Sem o PMDB, Lula correu em busca de aliados. Julgou que o povo – ao crer na sua santidade – tudo lhe perdoaria. E foi beijar a mão logo do mais histórico adversário do PT em São Paulo, o deputado Paulo Maluf. Resultado: juntou outro contêiner ao que já tinha, e perdeu o apoio que lhe agregava votos e simpatia: Luiza Erundina como candidata a vice, e o seu PSB. Haddad agora corre desesperado em busca de um vice, e não encontra. Já há quem veja semelhança com a situação de Serra nas últimas eleições presidenciais, que acabou tendo como vice, aos 45 do segundo tempo, o desconhecido Índio da Costa, cuja trajetória lembra aquele verso de Chico Buarque: “Ele, assim como veio, partiu não se sabe pra onde”.
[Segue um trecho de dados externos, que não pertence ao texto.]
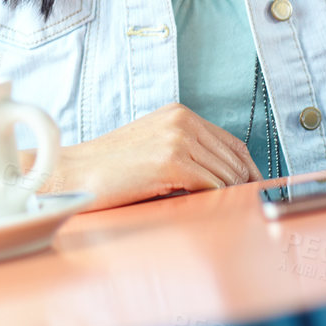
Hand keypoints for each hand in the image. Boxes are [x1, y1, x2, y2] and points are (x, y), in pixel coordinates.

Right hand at [27, 102, 262, 209]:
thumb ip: (187, 150)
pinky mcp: (171, 162)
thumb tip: (226, 178)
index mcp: (179, 114)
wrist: (72, 173)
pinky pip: (212, 186)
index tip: (253, 190)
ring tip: (214, 211)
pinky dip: (212, 200)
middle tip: (239, 209)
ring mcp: (177, 140)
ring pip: (227, 176)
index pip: (233, 143)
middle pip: (235, 161)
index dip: (249, 170)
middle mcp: (182, 121)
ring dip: (225, 197)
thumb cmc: (109, 168)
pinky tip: (199, 208)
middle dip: (241, 188)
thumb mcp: (153, 146)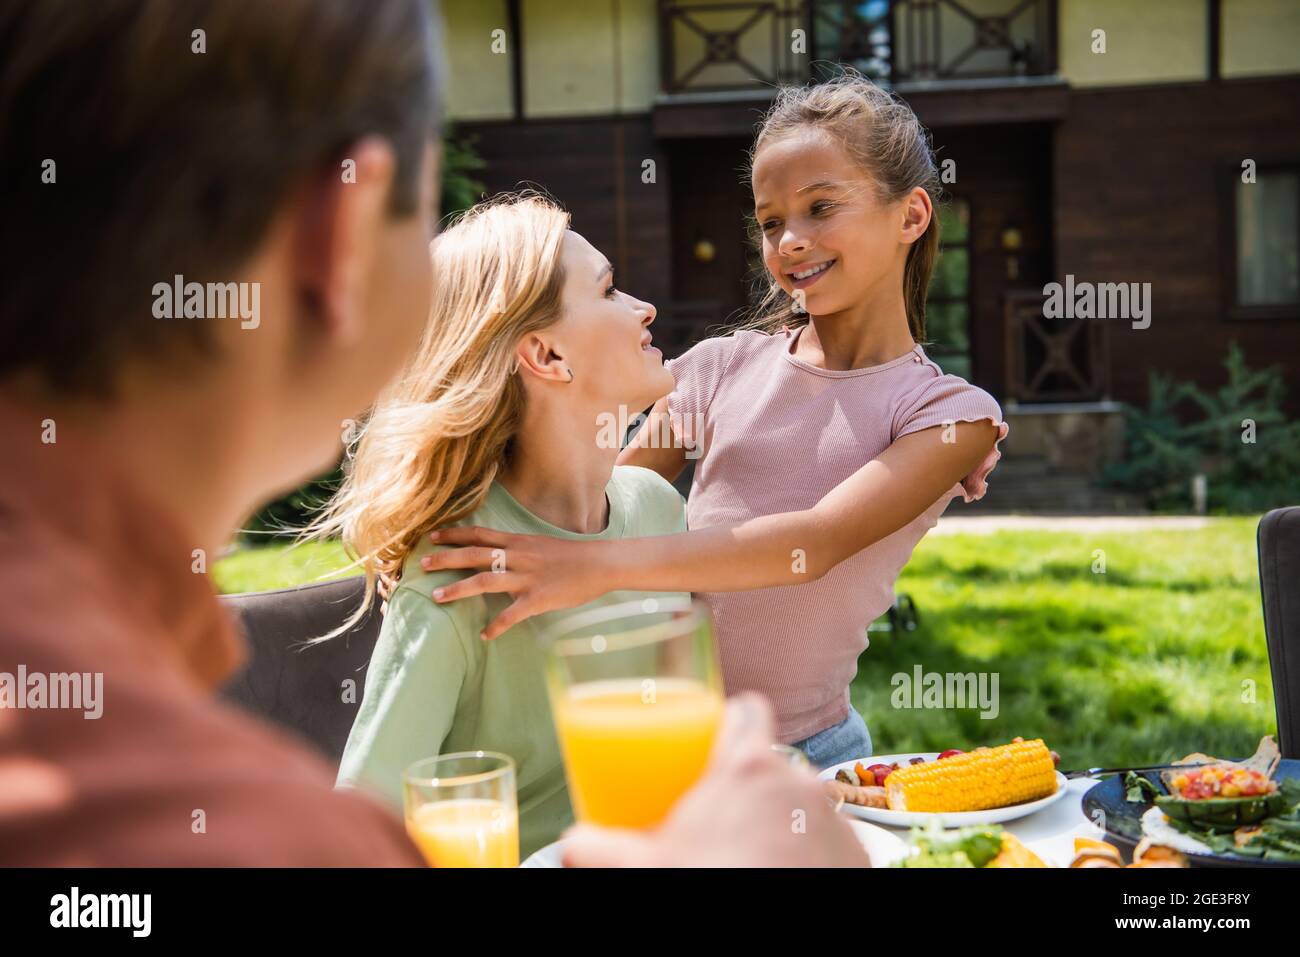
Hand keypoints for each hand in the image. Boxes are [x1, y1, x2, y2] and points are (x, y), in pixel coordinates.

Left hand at [421, 527, 611, 638]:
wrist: (600, 564)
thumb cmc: (571, 556)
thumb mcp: (539, 545)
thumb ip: (516, 549)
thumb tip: (496, 554)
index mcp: (518, 542)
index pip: (479, 535)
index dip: (453, 535)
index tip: (431, 537)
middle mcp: (518, 556)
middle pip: (474, 555)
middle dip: (446, 559)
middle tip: (422, 564)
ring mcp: (527, 577)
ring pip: (485, 581)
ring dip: (458, 589)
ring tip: (436, 597)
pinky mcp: (538, 598)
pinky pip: (512, 614)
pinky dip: (496, 626)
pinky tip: (484, 635)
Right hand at [560, 694, 870, 867]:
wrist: (779, 944)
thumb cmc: (711, 885)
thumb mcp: (639, 868)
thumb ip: (595, 846)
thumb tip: (572, 843)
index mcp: (745, 768)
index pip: (746, 711)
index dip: (728, 722)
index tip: (711, 743)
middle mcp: (797, 781)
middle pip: (770, 760)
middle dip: (747, 783)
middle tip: (718, 814)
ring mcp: (832, 817)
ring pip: (799, 800)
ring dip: (778, 818)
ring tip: (748, 852)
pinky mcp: (856, 852)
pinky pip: (827, 836)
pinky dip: (808, 849)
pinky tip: (779, 870)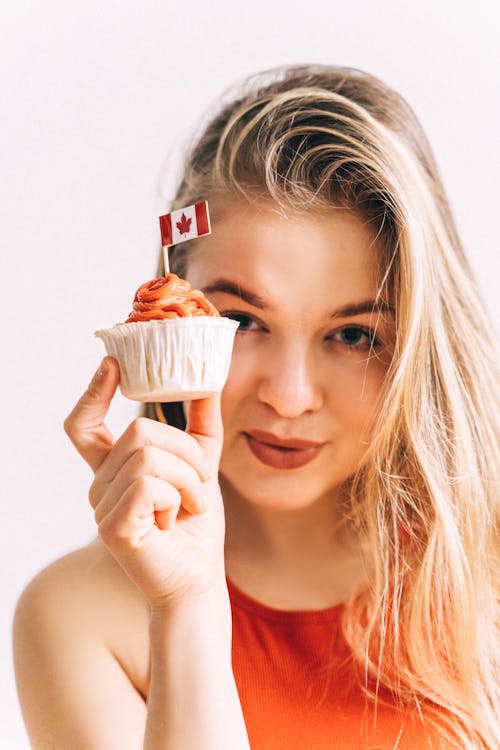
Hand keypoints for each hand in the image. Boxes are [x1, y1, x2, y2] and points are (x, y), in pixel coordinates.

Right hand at [64, 356, 226, 609]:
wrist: (199, 579)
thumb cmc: (195, 524)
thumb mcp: (201, 462)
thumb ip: (201, 421)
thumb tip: (208, 376)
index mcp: (114, 470)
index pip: (84, 425)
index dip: (93, 392)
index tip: (113, 363)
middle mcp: (99, 485)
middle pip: (139, 430)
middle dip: (185, 453)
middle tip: (199, 485)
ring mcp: (101, 507)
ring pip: (149, 456)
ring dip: (188, 479)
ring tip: (189, 507)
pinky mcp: (113, 527)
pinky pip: (151, 485)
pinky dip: (178, 498)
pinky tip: (176, 521)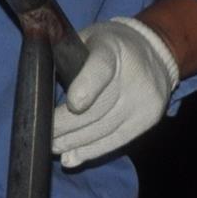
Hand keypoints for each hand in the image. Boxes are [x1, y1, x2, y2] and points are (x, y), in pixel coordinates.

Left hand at [50, 17, 180, 167]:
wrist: (156, 52)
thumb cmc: (109, 48)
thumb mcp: (88, 40)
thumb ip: (68, 62)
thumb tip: (41, 95)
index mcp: (112, 47)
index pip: (101, 68)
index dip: (87, 87)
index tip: (72, 104)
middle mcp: (134, 74)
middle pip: (98, 108)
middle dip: (66, 125)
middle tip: (44, 135)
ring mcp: (144, 99)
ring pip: (104, 129)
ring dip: (75, 142)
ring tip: (54, 147)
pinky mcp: (149, 118)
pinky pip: (117, 140)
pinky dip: (92, 151)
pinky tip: (74, 157)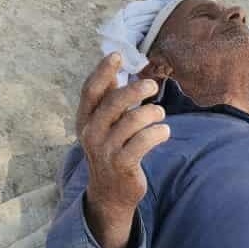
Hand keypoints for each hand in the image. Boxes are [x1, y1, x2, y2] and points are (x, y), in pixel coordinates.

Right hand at [76, 53, 168, 247]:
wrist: (111, 192)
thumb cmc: (111, 150)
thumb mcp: (104, 125)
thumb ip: (108, 99)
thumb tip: (116, 67)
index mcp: (85, 119)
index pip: (91, 91)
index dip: (103, 71)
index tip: (117, 55)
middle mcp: (91, 133)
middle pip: (113, 103)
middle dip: (135, 90)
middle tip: (152, 85)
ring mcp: (105, 150)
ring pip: (132, 121)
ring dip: (152, 113)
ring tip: (159, 114)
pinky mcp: (122, 164)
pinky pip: (143, 141)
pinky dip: (158, 133)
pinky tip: (164, 132)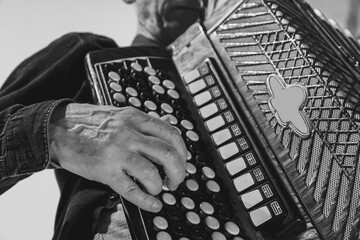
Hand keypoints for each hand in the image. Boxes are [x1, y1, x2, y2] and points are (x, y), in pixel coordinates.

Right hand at [49, 103, 186, 211]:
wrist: (57, 128)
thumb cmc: (89, 123)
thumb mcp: (120, 115)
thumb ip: (142, 124)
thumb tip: (164, 135)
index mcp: (135, 118)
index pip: (171, 134)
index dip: (182, 151)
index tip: (182, 161)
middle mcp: (129, 133)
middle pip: (168, 154)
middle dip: (179, 171)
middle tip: (175, 180)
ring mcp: (117, 152)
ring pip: (152, 172)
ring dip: (161, 185)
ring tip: (159, 189)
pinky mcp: (104, 170)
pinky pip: (131, 189)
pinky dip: (147, 200)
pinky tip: (153, 204)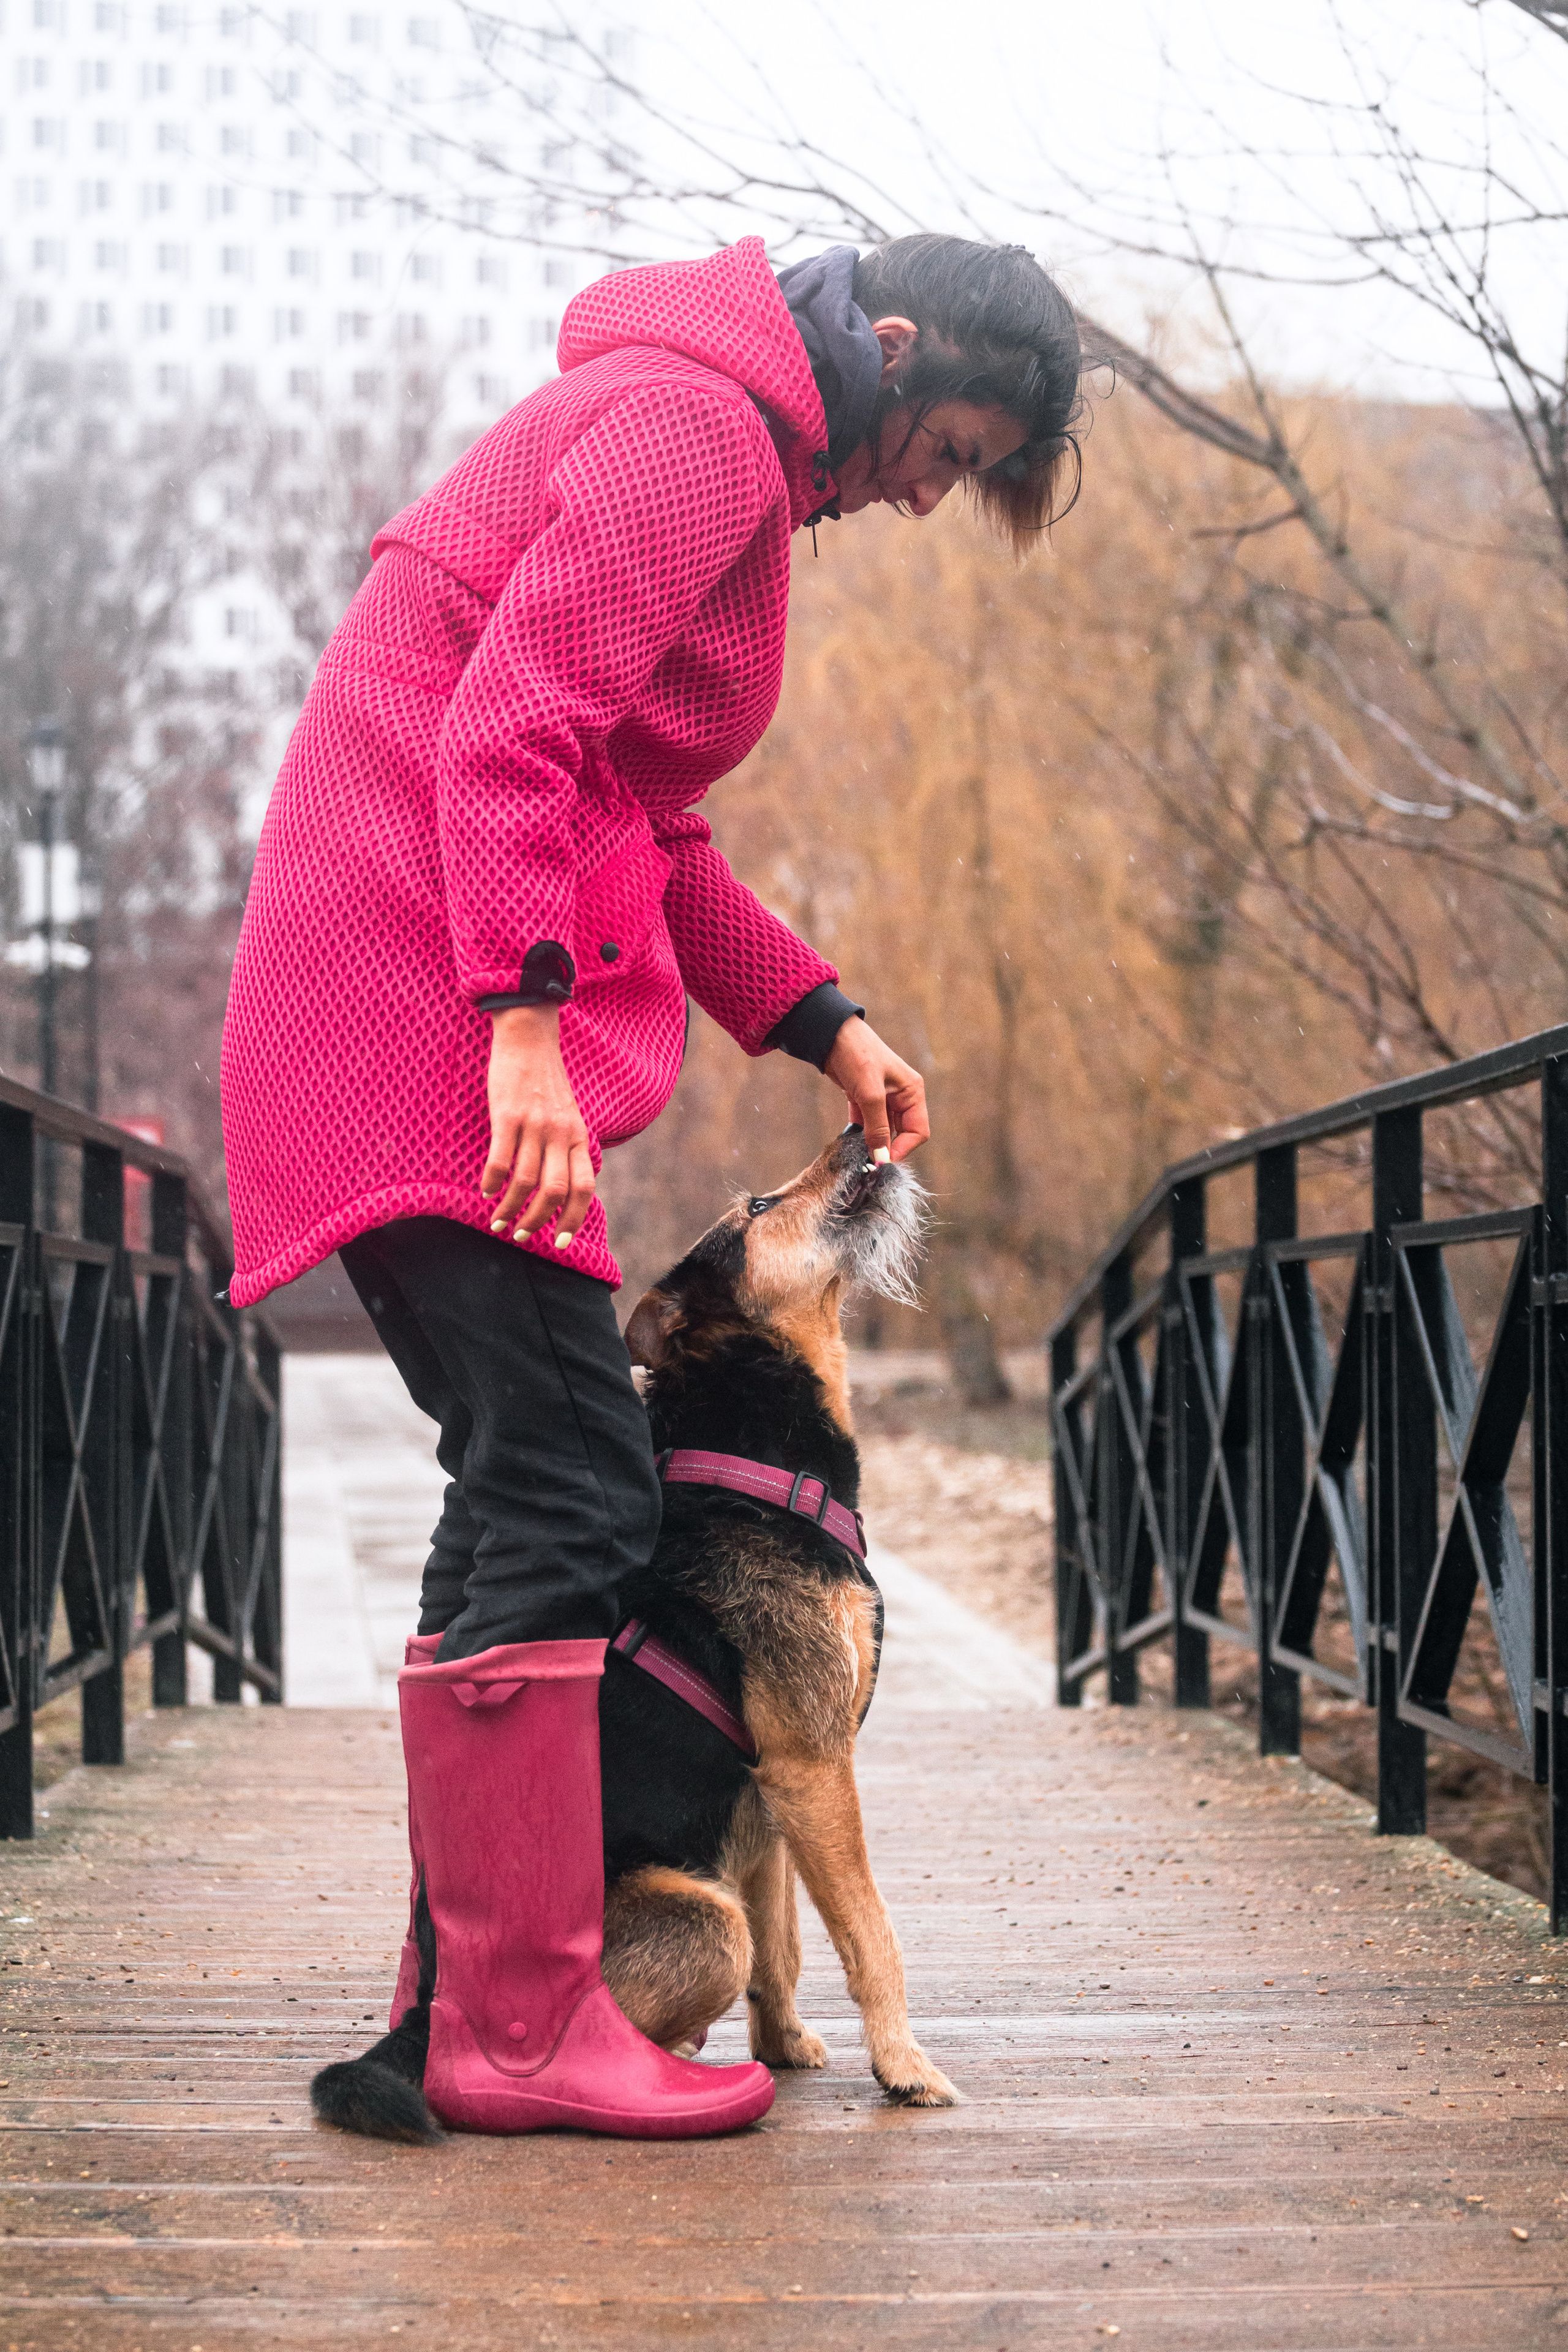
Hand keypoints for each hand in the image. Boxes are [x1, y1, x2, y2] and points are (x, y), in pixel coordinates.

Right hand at [479, 1004, 595, 1247]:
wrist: (529, 1038)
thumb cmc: (545, 1082)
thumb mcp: (569, 1117)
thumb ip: (568, 1149)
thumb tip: (563, 1188)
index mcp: (578, 1137)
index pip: (583, 1189)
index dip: (572, 1220)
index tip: (558, 1242)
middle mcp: (560, 1134)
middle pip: (554, 1192)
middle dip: (537, 1221)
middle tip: (520, 1234)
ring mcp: (534, 1124)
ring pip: (525, 1181)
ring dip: (509, 1208)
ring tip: (497, 1221)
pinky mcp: (508, 1114)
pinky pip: (500, 1158)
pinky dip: (492, 1181)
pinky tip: (484, 1191)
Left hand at [822, 1016, 929, 1163]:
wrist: (830, 1034)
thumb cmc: (857, 1055)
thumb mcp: (870, 1093)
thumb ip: (878, 1127)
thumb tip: (881, 1157)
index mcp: (912, 1092)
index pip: (918, 1131)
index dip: (902, 1149)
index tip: (882, 1160)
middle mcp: (901, 1096)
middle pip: (901, 1134)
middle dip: (886, 1148)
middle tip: (868, 1161)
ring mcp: (882, 1098)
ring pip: (882, 1130)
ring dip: (871, 1142)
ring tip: (858, 1153)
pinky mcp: (864, 1099)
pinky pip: (866, 1124)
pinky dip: (859, 1134)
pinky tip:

Em Recife, rolo igual. O PT deixou crescer sem controle a briga do prefeito João da Costa com o ex-prefeito João Paulo. Quando se deu conta, João da Costa já tinha o controle local do partido. Com o patrocínio de Lula, a direção nacional fez uma brusca intervenção no processo e impôs o senador Humberto Costa (PT) como candidato a prefeito. João da Costa não aceita a solução. O PT pernambucano não está pacificado. E, da mesma forma, o PSB, que era o parceiro buscado, pulou fora da confusão e vai ter candidato próprio. Em Fortaleza, também há problemas parecidos.
Enfim, se Lula não for capaz de dar um jeito de resolver os rolos políticos que criou, pode ser que a realidade termine mesmo como na piada acima. Será que aqueles que até então o idolatravam vão acabar por crucificá-lo?